In general, for a set $X$, why is it true that $\mathrm{rank}(X)=\sup\{\mathrm{rank}(y)+1\mid y\in X\}$?
The definition of rank I have is that $\text{rank}(x)=\text{ the least }\alpha\text{ such that }x\in V_{\alpha+1}$. I suppose these must be the same thing?
This is the definition of the rank of the set $X$. $\newcommand{rank}{\operatorname{rank}}$
We use the fact that $\in$ is well-founded, and that the ordinals are well-ordered.
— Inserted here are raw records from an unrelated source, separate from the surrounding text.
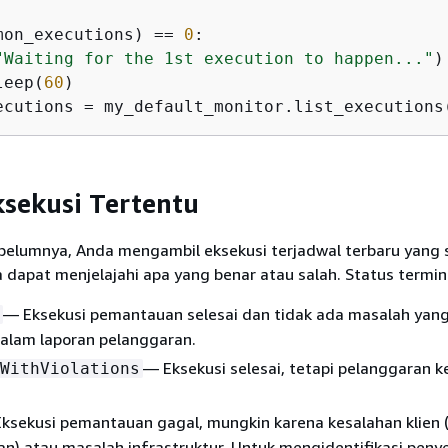
mon_executions) == 
0
:

"Waiting for the 1st execution to happen..."
)

leep(
60
)

ecutions = my_default_monitor.list_executions
ksekusi Tertentu
belumnya, Anda mengambil eksekusi terjadwal terbaru yang 
 dapat menjelajahi apa yang benar atau salah. Status termin
— Eksekusi pemantauan selesai dan tidak ada masalah yan
alam laporan pelanggaran.
— Eksekusi selesai, tetapi pelanggaran k
WithViolations
ksekusi pemantauan gagal, mungkin karena kesalahan klien (
n) atau masalah infrastruktur. Untuk mengidentifikasi peny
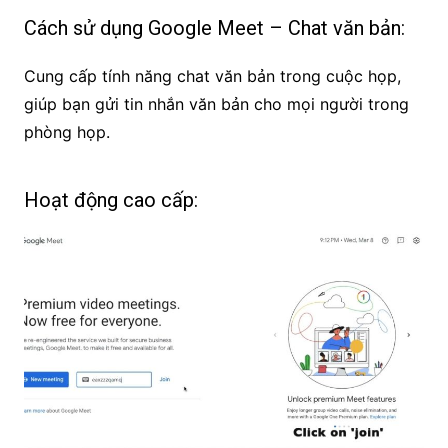
Cách sử dụng Google Meet – Chat văn bản:
Cung cấp tính năng chat văn bản trong cuộc họp,
giúp bạn gửi tin nhắn văn bản cho mọi người trong
phòng họp.
Hoạt động cao cấp:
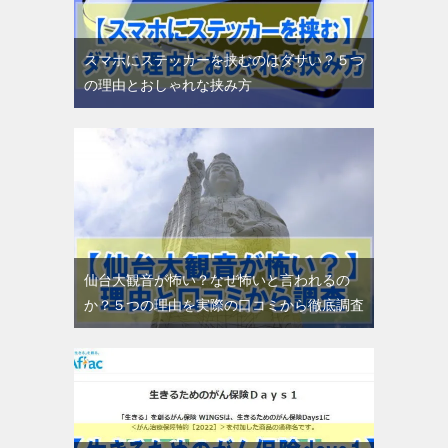
スマホにステッカーを挟むのはダサい？５つ
の理由とおしゃれな挟み方
仙台大観音が怖い？なぜ怖いと言われるの
か？５つの理由を実際の口コミから徹底調査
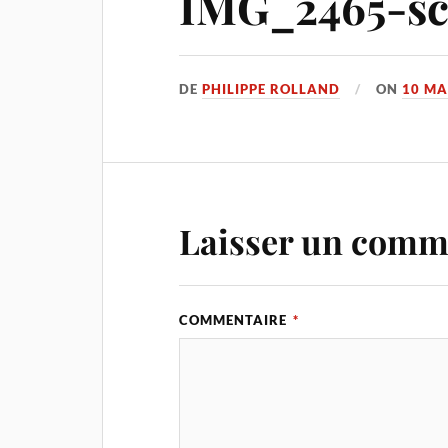
IMG_2465-sc
DE
PHILIPPE ROLLAND
ON
10 MA
Laisser un comm
COMMENTAIRE
*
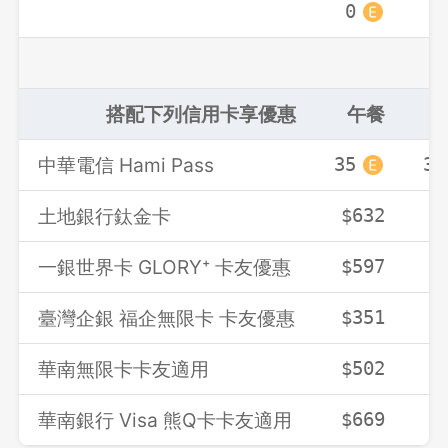
0
0
先不要
確認
搭配下列信用卡享優惠
午餐
中華電信 Hami Pass
35
35
土地銀行鈦金卡
$632
$
一銀世界卡 GLORY⁺ 卡友優惠
$597
$
臺灣企銀 福企無限卡 卡友優惠
$351
$
華南無限卡卡友適用
$502
$
華南銀行 Visa 熊Q卡卡友適用
$669
$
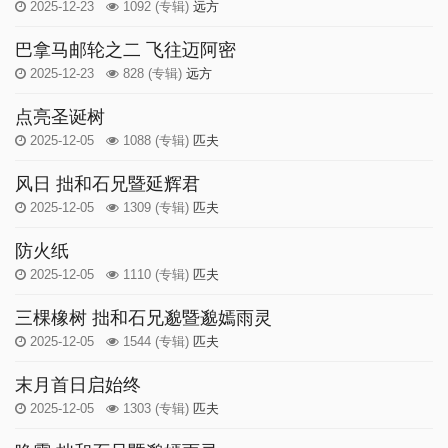
2025-12-23
1092
(专辑)
远方
巴拿马邮轮之二 飞往迈阿密
2025-12-23
828
(专辑)
远方
点亮圣诞树
2025-12-05
1088
(专辑)
匹夫
风日 拙和石兄暨延辉君
2025-12-05
1309
(专辑)
匹夫
防火纸
2025-12-05
1110
(专辑)
匹夫
三棵橡树 拙和石兄邈暨邈嫣雨灵
2025-12-05
1544
(专辑)
匹夫
末月首日启始终
2025-12-05
1303
(专辑)
匹夫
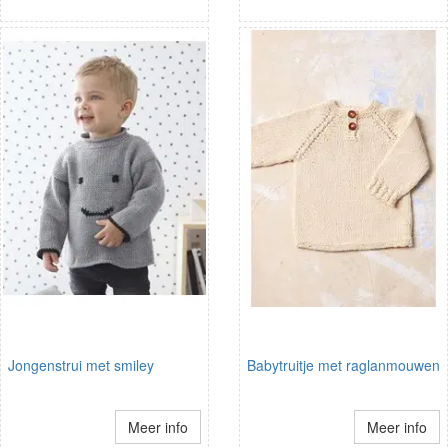
Jongenstrui met smiley
Babytruitje met raglanmouwen
Meer info
Meer info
These properties allow us to define recursively this function. $$\rank:V\to\operatorname{Ord}$$
And allows us to talk about the sets $V_\alpha=\{x\in V\mid \rank (x)<\alpha\}$, for an ordinal $\alpha$. This is known as the von Neumann hierarchy.
Given the definition of $\rank$ as the least $\alpha$ such that $x\subseteq V_\alpha$, we can show the equivalence by induction.
Suppose that for an ordinal $\alpha$ we have that if $\rank(y)<\alpha$ then the equivalence holds.
If $\sup\{\rank(y)+1\mid y\in x\}=\beta<\alpha$ then we have that $y\in x$ implies that $y\in V_\beta$ and therefore $x\in V_{\beta+1}\subseteq V_\alpha$ and thus $\rank(x)<\alpha$, and the equivalence holds.
Otherwise, $\sup\{\rank(y)+1\mid y\in x\}=\alpha$, and given $\beta<\alpha$ we can find $y\in x$ such that $y\notin V_\beta$. In particular this means that $x\nsubseteq V_\beta$ therefore $x\notin V_{\beta+1}$. And indeed $\alpha$ is the minimal ordinal such that $x\in V_{\alpha+1}$, as we wanted.